Start of DATA FOR THIS TASK
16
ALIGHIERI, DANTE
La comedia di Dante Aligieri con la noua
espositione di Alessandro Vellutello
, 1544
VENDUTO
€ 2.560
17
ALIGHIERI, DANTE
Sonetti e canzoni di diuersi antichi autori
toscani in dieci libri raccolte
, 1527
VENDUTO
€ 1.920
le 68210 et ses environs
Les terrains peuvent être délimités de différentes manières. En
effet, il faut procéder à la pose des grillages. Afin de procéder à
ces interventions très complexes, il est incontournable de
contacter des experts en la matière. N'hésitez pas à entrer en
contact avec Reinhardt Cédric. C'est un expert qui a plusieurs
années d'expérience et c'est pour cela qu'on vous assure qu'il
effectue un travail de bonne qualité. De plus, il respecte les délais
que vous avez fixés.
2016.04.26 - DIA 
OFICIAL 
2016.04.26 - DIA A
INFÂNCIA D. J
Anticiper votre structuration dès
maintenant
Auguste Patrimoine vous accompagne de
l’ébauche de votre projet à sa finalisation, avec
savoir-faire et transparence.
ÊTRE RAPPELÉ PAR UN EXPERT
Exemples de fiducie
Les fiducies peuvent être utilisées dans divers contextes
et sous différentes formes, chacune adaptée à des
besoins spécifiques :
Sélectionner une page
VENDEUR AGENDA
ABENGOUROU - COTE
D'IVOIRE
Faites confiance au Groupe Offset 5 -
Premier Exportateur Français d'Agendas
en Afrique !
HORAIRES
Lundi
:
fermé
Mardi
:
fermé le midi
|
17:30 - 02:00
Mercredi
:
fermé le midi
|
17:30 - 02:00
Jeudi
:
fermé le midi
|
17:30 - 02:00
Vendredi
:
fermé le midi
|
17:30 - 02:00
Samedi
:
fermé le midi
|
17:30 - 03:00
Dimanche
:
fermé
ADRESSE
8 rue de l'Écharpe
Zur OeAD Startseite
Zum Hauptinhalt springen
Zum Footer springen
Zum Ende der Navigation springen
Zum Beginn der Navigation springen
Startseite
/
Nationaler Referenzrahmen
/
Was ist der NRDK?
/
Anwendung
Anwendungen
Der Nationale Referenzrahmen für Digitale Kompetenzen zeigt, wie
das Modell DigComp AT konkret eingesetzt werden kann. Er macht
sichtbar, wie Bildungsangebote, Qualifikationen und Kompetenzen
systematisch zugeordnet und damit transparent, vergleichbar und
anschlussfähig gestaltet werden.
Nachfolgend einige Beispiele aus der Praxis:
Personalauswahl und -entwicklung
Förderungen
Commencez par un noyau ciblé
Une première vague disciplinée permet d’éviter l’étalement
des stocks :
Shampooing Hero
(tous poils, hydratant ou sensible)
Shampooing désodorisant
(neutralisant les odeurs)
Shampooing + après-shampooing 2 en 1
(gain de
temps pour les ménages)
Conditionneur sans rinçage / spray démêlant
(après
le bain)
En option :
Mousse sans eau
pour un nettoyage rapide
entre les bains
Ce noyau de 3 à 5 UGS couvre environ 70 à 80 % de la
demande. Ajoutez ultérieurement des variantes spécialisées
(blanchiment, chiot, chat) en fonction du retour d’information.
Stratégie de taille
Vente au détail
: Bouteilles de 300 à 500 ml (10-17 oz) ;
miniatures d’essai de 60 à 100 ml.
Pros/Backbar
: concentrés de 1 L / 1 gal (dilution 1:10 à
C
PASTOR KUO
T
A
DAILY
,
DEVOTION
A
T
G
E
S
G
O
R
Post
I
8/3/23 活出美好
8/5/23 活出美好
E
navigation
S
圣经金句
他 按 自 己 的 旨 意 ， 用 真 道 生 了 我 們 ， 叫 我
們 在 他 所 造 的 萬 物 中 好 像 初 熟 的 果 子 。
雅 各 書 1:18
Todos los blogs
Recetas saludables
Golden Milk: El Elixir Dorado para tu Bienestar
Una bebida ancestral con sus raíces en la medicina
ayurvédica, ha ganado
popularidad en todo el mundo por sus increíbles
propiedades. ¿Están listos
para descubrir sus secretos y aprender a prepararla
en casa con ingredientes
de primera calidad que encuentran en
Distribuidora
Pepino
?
End of DATA FOR THIS TASK
__WORK TO COMPLETE__.
Extract the complete set of records unchanged.

__RESPONSE BELOW__.
16
ALIGHIERI, DANTE
La comedia di Dante Aligieri con la noua
espositione di Alessandro Vellutello
, 1544
VENDUTO
€ 2.560
17
ALIGHIERI, DANTE
Sonetti e canzoni di diuersi antichi autori
toscani in dieci libri raccolte
, 1527
VENDUTO
€ 1.920
le 68210 et ses environs
Les terrains peuvent être délimités de différentes manières. En
effet, il faut procéder à la pose des grillages. Afin de procéder à
ces interventions très complexes, il est incontournable de
contacter des experts en la matière. N'hésitez pas à entrer en
contact avec Reinhardt Cédric. C'est un expert qui a plusieurs
années d'expérience et c'est pour cela qu'on vous assure qu'il
effectue un travail de bonne qualité. De plus, il respecte les délais
que vous avez fixés.
2016.04.26 - DIA 
OFICIAL 
2016.04.26 - DIA A
INFÂNCIA D. J
Anticiper votre structuration dès
maintenant
Auguste Patrimoine vous accompagne de
l’ébauche de votre projet à sa finalisation, avec
savoir-faire et transparence.
ÊTRE RAPPELÉ PAR UN EXPERT
Exemples de fiducie
Les fiducies peuvent être utilisées dans divers contextes
et sous différentes formes, chacune adaptée à des
besoins spécifiques :
Sélectionner une page
VENDEUR AGENDA
ABENGOUROU - COTE
D'IVOIRE
Faites confiance au Groupe Offset 5 -
Premier Exportateur Français d'Agendas
en Afrique !
HORAIRES
Lundi
:
fermé
Mardi
:
fermé le midi
|
17:30 - 02:00
Mercredi
:
fermé le midi
|
17:30 - 02:00
Jeudi
:
fermé le midi
|
17:30 - 02:00
Vendredi
:
fermé le midi
|
17:30 - 02:00
Samedi
:
fermé le midi
|
17:30 - 03:00
Dimanche
:
fermé
ADRESSE
8 rue de l'Écharpe
Zur OeAD Startseite
Zum Hauptinhalt springen
Zum Footer springen
Zum Ende der Navigation springen
Zum Beginn der Navigation springen
Startseite
/
Nationaler Referenzrahmen
/
Was ist der NRDK?
/
Anwendung
Anwendungen
Der Nationale Referenzrahmen für Digitale Kompetenzen zeigt, wie
das Modell DigComp AT konkret eingesetzt werden kann. Er macht
sichtbar, wie Bildungsangebote, Qualifikationen und Kompetenzen
systematisch zugeordnet und damit transparent, vergleichbar und
anschlussfähig gestaltet werden.
Nachfolgend einige Beispiele aus der Praxis:
Personalauswahl und -entwicklung
Förderungen
Commencez par un noyau ciblé
Une première vague disciplinée permet d’éviter l’étalement
des stocks :
Shampooing Hero
(tous poils, hydratant ou sensible)
Shampooing désodorisant
(neutralisant les odeurs)
Shampooing + après-shampooing 2 en 1
(gain de
temps pour les ménages)
Conditionneur sans rinçage / spray démêlant
(après
le bain)
En option :
Mousse sans eau
pour un nettoyage rapide
entre les bains
Ce noyau de 3 à 5 UGS couvre environ 70 à 80 % de la
demande. Ajoutez ultérieurement des variantes spécialisées
(blanchiment, chiot, chat) en fonction du retour d’information.
Stratégie de taille
Vente au détail
: Bouteilles de 300 à 500 ml (10-17 oz) ;
miniatures d’essai de 60 à 100 ml.
Pros/Backbar
: concentrés de 1 L / 1 gal (dilution 1:10 à
C
PASTOR KUO
T
A
DAILY
,
DEVOTION
A
T
G
E
S
G
O
R
Post
I
8/3/23 活出美好
8/5/23 活出美好
E
navigation
S
圣经金句
他 按 自 己 的 旨 意 ， 用 真 道 生 了 我 們 ， 叫 我
們 在 他 所 造 的 萬 物 中 好 像 初 熟 的 果 子 。
雅 各 書 1:18
Todos los blogs
Recetas saludables
Golden Milk: El Elixir Dorado para tu Bienestar
Una bebida ancestral con sus raíces en la medicina
ayurvédica, ha ganado
popularidad en todo el mundo por sus increíbles
propiedades. ¿Están listos
para descubrir sus secretos y aprender a prepararla
en casa con ingredientes
de primera calidad que encuentran en
Distribuidora
Pepino
?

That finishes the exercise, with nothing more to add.